Un homme qui déteste les enfants et les chiens ne peut pas être tout à fait mauvais.
W.C. Fields
Etonnant W.C. Fields ! Supposez qu’il ait dit : «Un homme qui déteste les enfants ne peut pas être tout à fait mauvais ». Bon, on comprend. Qui donc n’a pas été excédé par le sale gosse qui court partout dans le train et qui pousse des cris à vous faire péter le tympan parce qu’il n’a pas eu ses bonbons ?
Supposez qu’il ait dit : « Un homme qui déteste les chiens ne peut pas être tout à fait mauvais ». C’est simple, nous avons tous été envahis par le désir de génocider l’espèce après avoir glissé dans leurs déjections.
Mais il a dit : « Un homme qui déteste les enfants et les chiens ne peut pas être tout à fait mauvais ». Quand on n’aime pas les enfants et les chiens, qu’est-ce qu’on n’aime pas ? C’est quoi ce composé ?
Je propose : c’est la famille qui est visée. Avec le père qui rempli la voiture (si possible : le 4x4) pour le pique-nique, avec la mère qui apporte le panier rempli pour le déjeuner, avec le chien qui gambade sur la pelouse poursuivant le petit qui court après le ballon. Pouah ! Vision d’horreur ! Existence étriquée, petits bonheurs, grande suffisance de tous ceux qui se donnent ainsi en modèle pour leurs voisins envieux. Les enfants et les chiens ne font que représenter cette vie familiale, anesthésiante et indolore, idéale pour illustrer la couverture des magasines féminins.
Vous en penserez ce que vous voudrez. Mais je me rappelle que Freud disait que les hommes devaient renoncer à leur désir d’aventure parce que les mères les retenaient au foyer. La citation de Fields est en tout cas dans cette logique ; choisir la vie familiale, c’est renoncer à une autre vie, et tout le monde ne consent pas à ce renoncement de gaîté de cœur.
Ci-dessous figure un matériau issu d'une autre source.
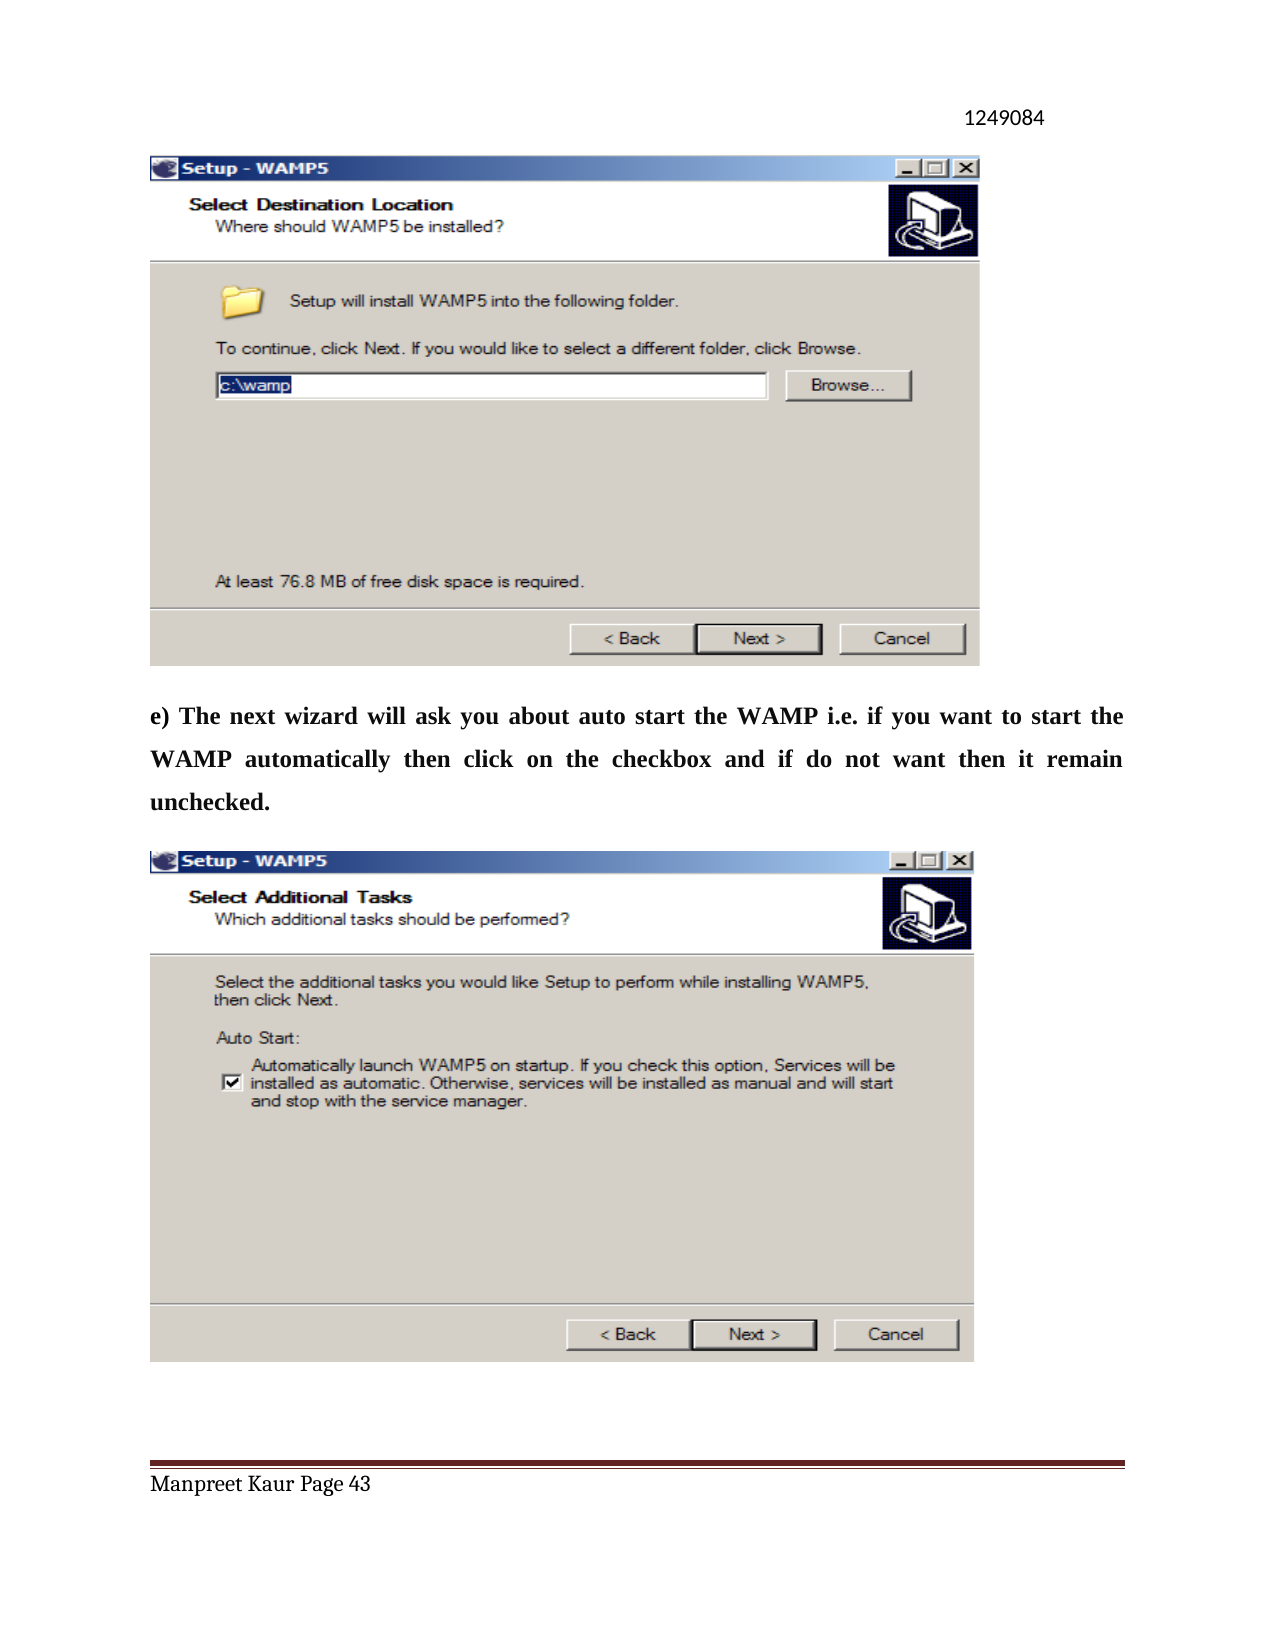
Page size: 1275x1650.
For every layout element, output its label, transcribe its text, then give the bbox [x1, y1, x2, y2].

picture [150, 155, 980, 666]
picture [150, 851, 975, 1362]
text e) The next wizard will ask you about auto start the WAMP i.e. if you want to start the WAMP automatically then click on the checkbox and if do not want then it remain unchecked. [150, 701, 1125, 816]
- Allons, allons, soyez honnête; quoique vous fassiez, il faudra renoncer à quelque chose. « Omnis determinatio est negatio »…
Merci Spinoza !
3 comments:
Pouvez-vous refaire le commentaire, avec cette variante de la citation : "Une femme qui déteste les enfants et les chiens ne peut pas être tout à fait mauvaise." ? Pensez-vous comme Freud que ce sont les femmes qui retiennent les hommes au foyer? J'aurais tendance à penser l'inverse...
Peut-être que ce sont effectivement les hommes qui ne veulent plus sortir du foyer (maternel). Peut-être aussi était-ce déjà du temps où Freud écrivait cei (Malaise dans la culture - 1929) un prétexte pour excuser le manque d'audace de certains messieurs.
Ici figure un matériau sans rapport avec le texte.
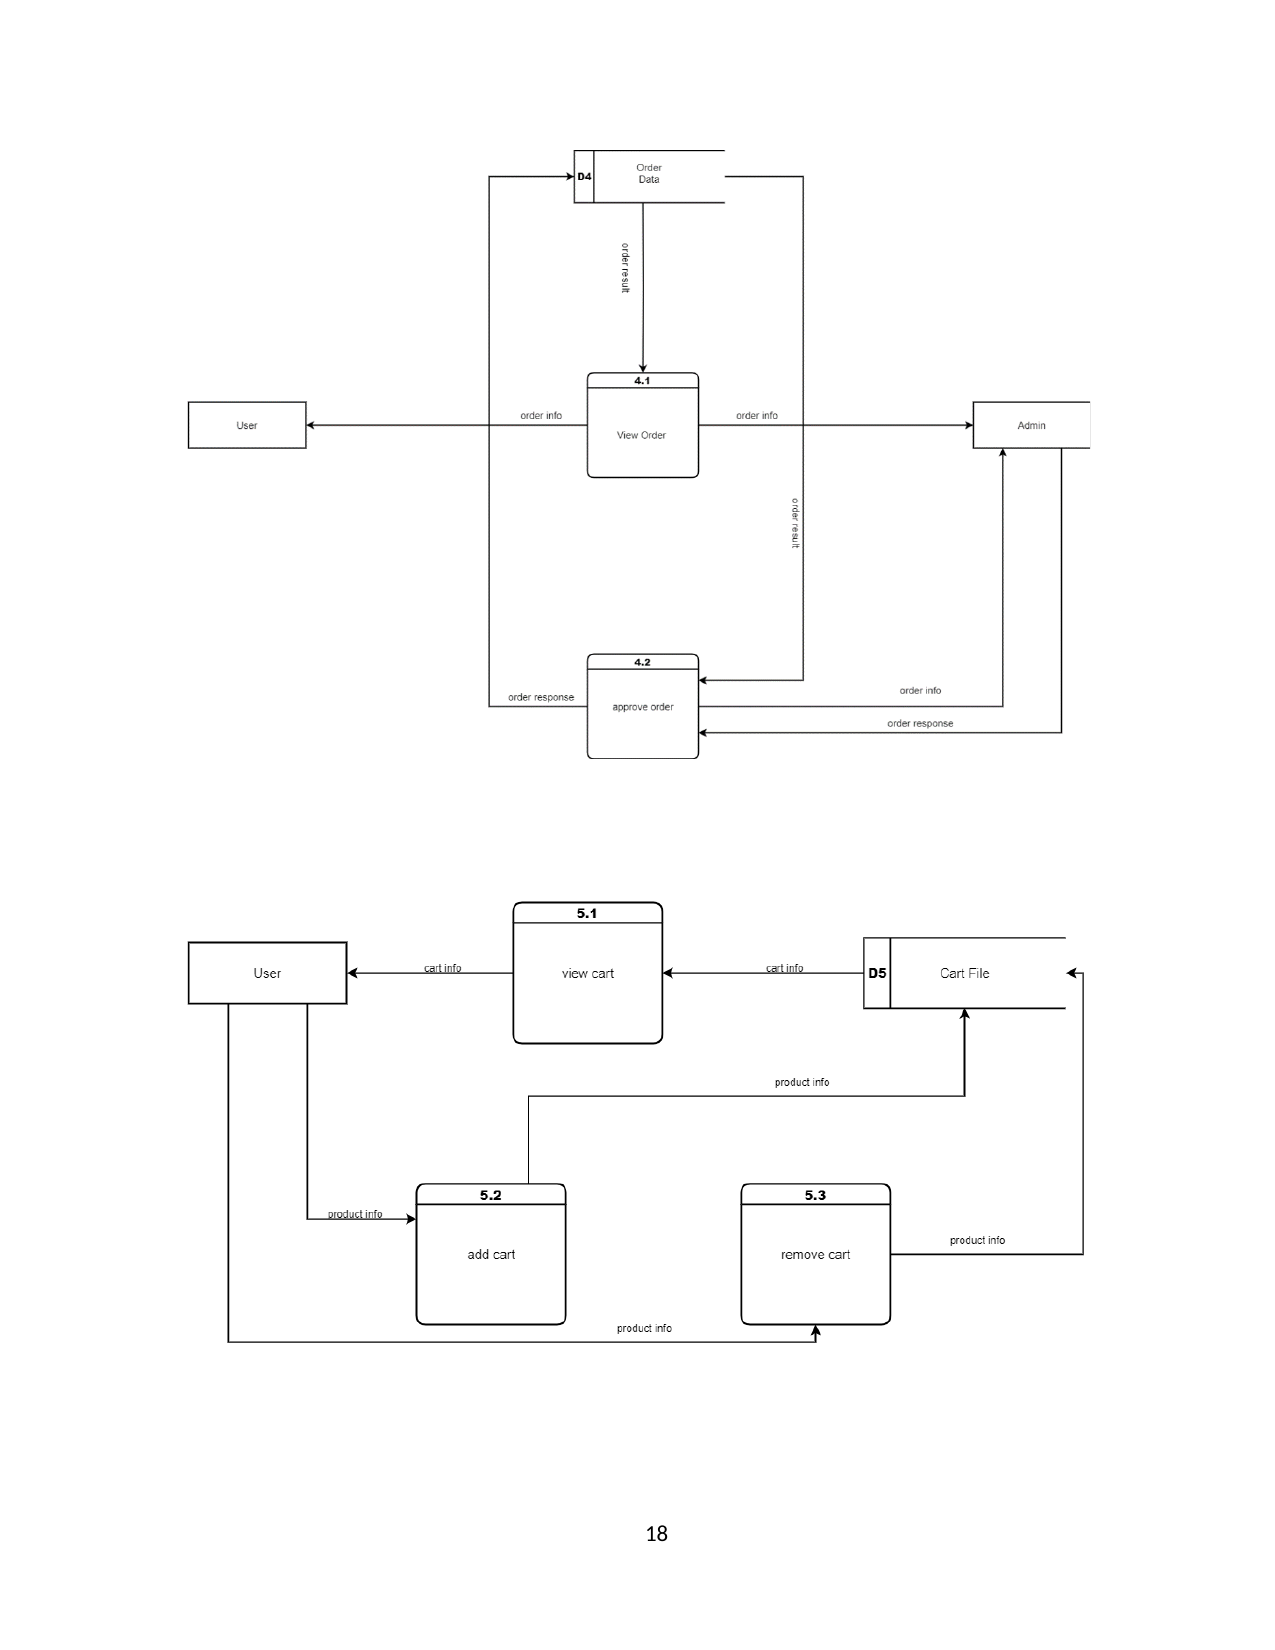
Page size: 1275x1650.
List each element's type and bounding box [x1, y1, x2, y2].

picture [187, 901, 1091, 1350]
picture [187, 150, 1091, 759]
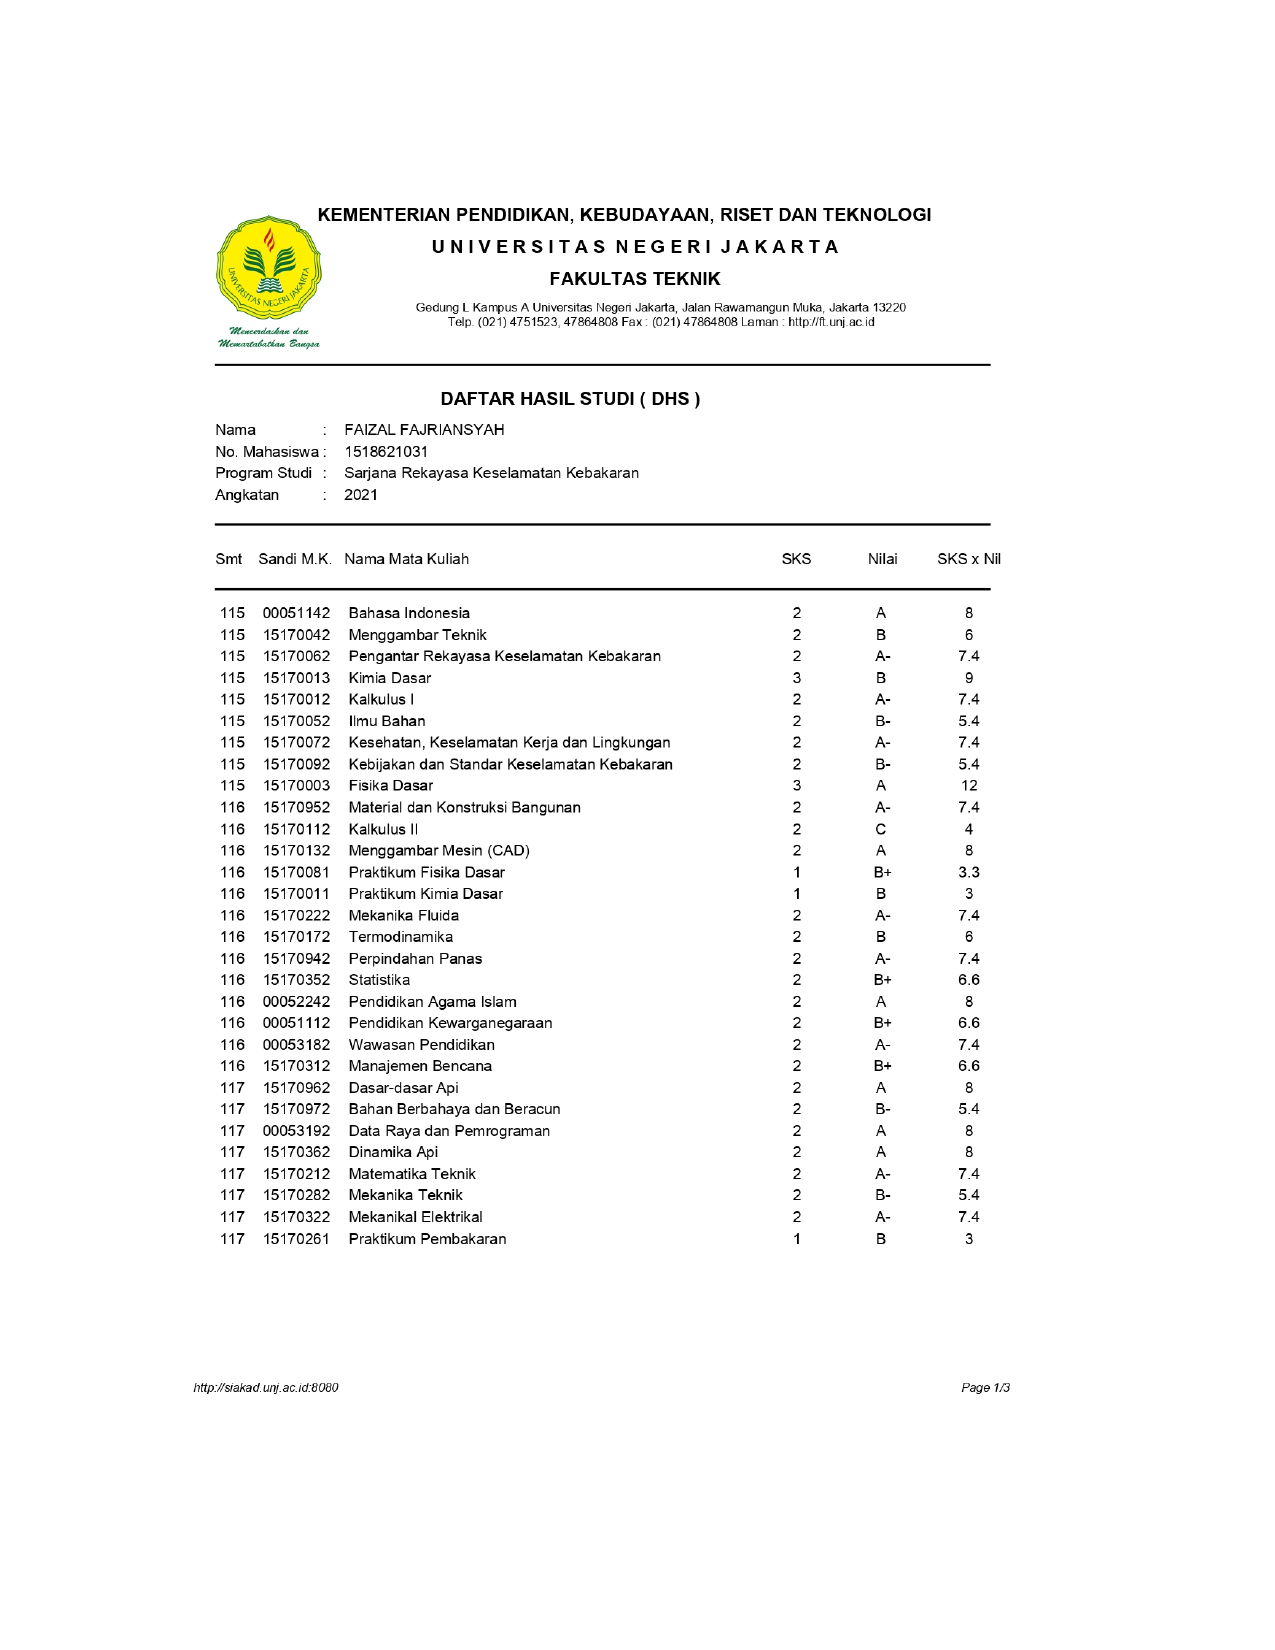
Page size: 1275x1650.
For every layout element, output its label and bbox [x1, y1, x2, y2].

picture [150, 150, 1055, 1430]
Quant à dire que les hommes empêchent les femmes de faire carrière au nom de leur rôle de mère, c'était déjà le cheval de bataille du féminisme des années 70, mais alors il s'agissait de savoir si l'émancipation féminine passait par le travail salarié. Vous savez comme moi que le problème aujourd'hui reste posé : quelle émancipation pour la femme qui fait sa double journée: au bureau puis à la maison. Mais là aussi le modèle évolue, et l'égalité homme-femme dans les tâches domestiques fait son chemin.
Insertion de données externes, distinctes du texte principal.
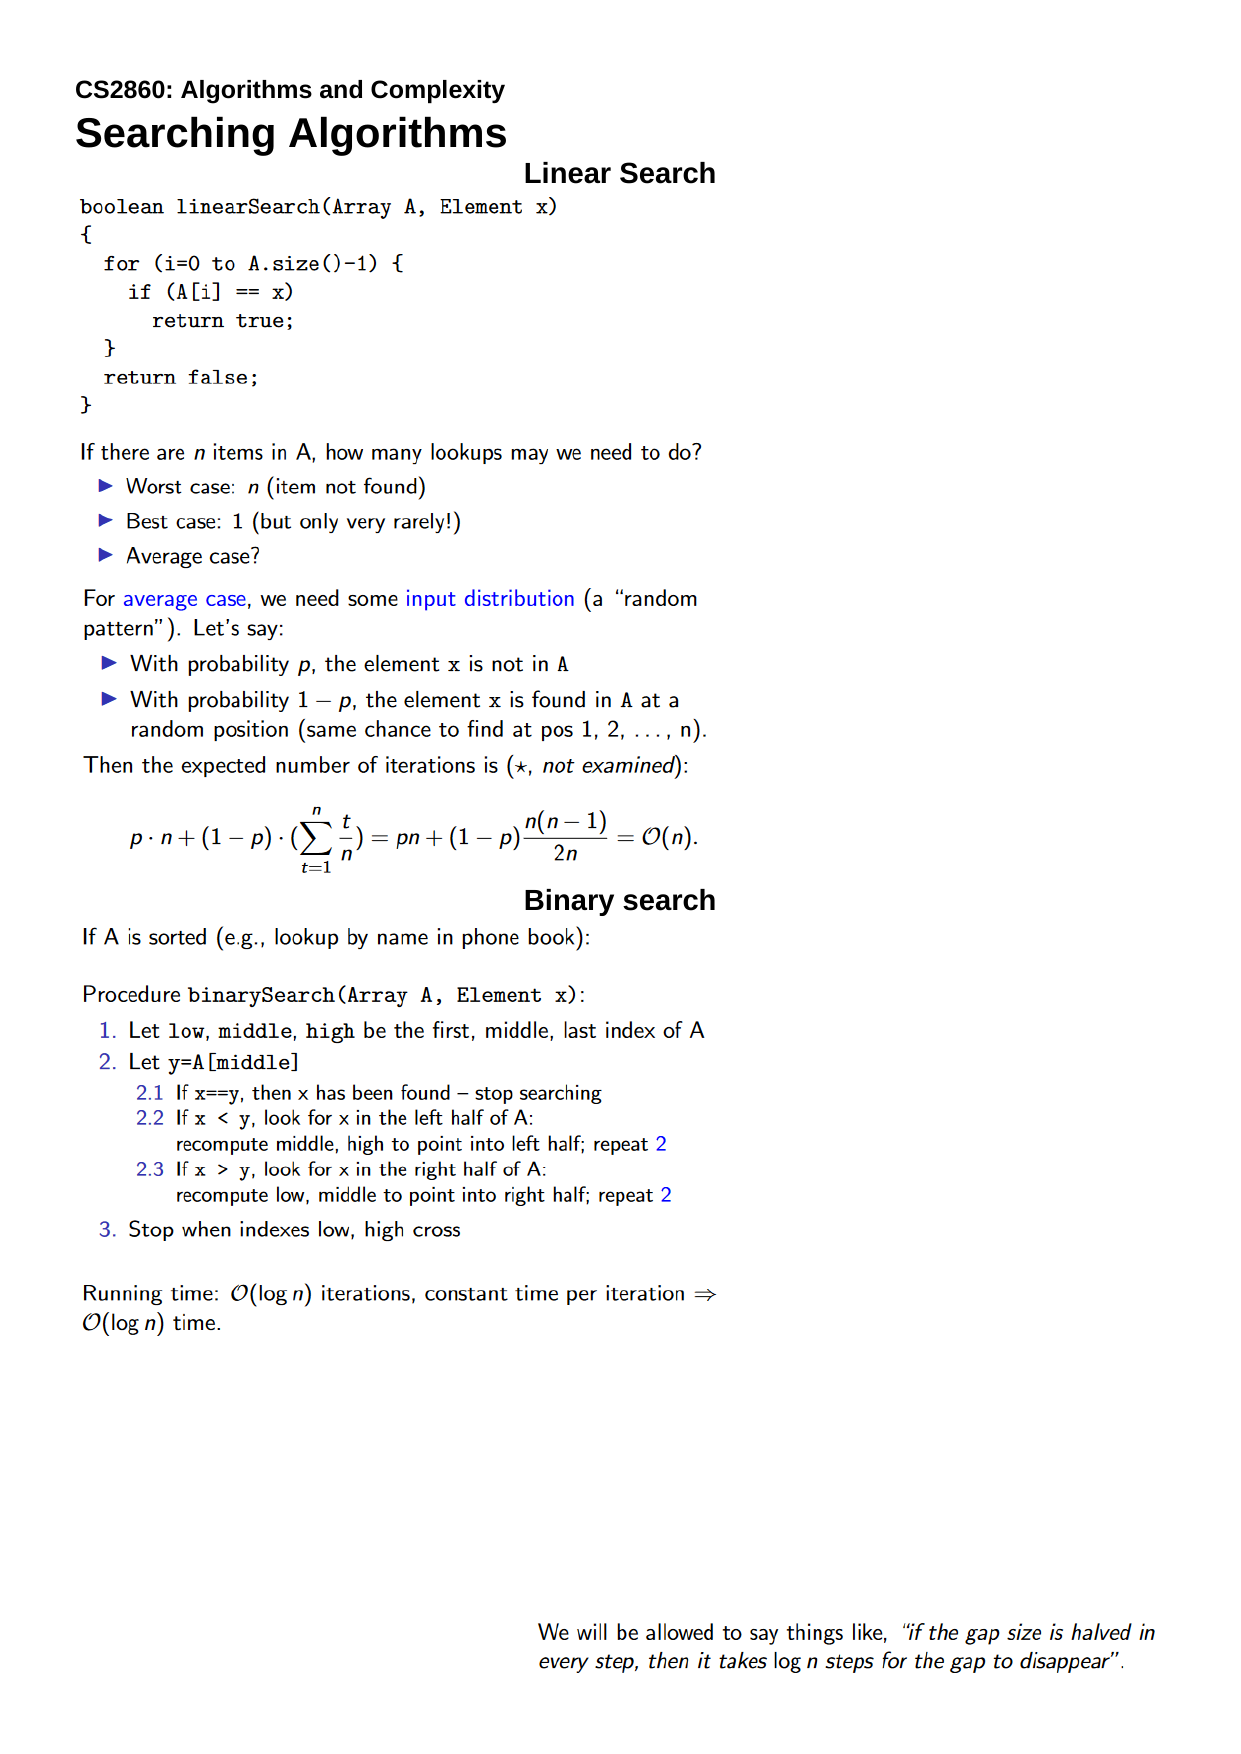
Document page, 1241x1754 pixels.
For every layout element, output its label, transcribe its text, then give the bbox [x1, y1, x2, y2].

picture [75, 922, 730, 1352]
picture [535, 1617, 1166, 1677]
picture [75, 194, 705, 573]
picture [75, 583, 719, 882]
subtitle Binary search [75, 883, 1165, 916]
subtitle Linear Search [75, 156, 1165, 189]
subtitle Searching Algorithms [75, 108, 1165, 156]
Quant à dire "une femme qui déteste les enfants etc..", personnellement je ne fais bien sûr pas de différence . En revanche, lorsque la femme qui vient d'accoucher ne ressent aucun sentiment pour son bébé, on dit alors qu'elle fait une dépression "post partum". Preuve que la culture maintien une assymétrie sur ce plan (voir le livre d'Elisabeth Badinter sur l'instinct maternel : l'amour en plus).
Conclusion : c'est quant même une citation qui a un certain écho, car j'ai lu quelque part (mais où???) qu'un philosophe "américain" (mais le quel???) avait écrit : "La liberté, c'est quand les enfants sont partis et que le chien est mort."
"L'amour en plus" est sur ma liste des 10 000 livres (et des poussières) à lire avant la fin de l'année... depuis quelques années! Pour avoir eu quelques échos de la thèse de Badinter, je ne suis pas entièrement d'accord avec elle sur ce point. Mais bien sûr, il ne faut jamais fonder son opinion sur des ouï-dire, il faudra donc que j'aille voir le texte de plus près.
Quant à la double journée, je ne parlais pas forcément du travail salarié (encore que ce soit la clef de l'indépendance financière si l'on n'est pas rentière...). Héloïse a traîné des pieds et argumenté jusqu'au bout pour ne pas épouser Abélard. Pour elle comme pour lui, entrer dans la conjugalité signifiait abandonner toute prétention à l'étude intellectuelle. Ces deux-là on sauvé du mariage leur ardente spiritualité en s'unissant "en Dieu", chacun dans sa retraite monacale... Heureusement qu'il y a des couvents!!